To do:
Give the entries again exactly; drop the pictures.

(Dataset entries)
────────────────
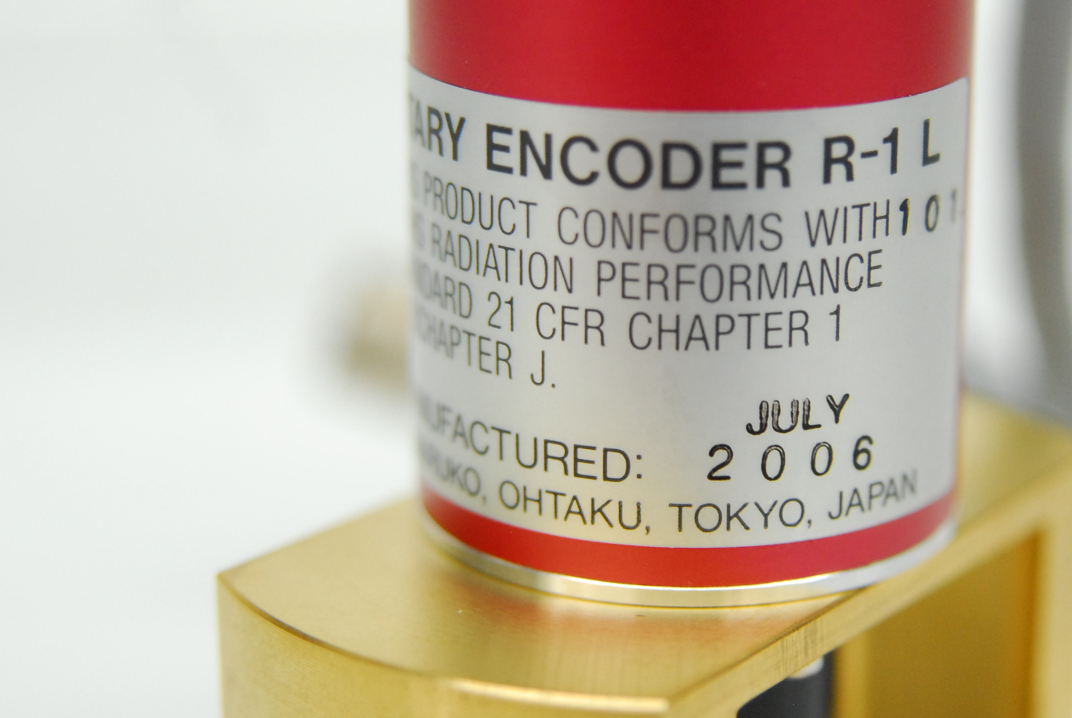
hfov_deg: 20.4
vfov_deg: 13.8
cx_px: 678
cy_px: 313
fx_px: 2974
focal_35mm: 100
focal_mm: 45
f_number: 3.5
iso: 800
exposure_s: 1/160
────────────────
Exercise output:
hfov_deg: 20.4
vfov_deg: 13.8
cx_px: 678
cy_px: 313
fx_px: 2974
focal_35mm: 100
focal_mm: 45
f_number: 3.5
iso: 800
exposure_s: 1/160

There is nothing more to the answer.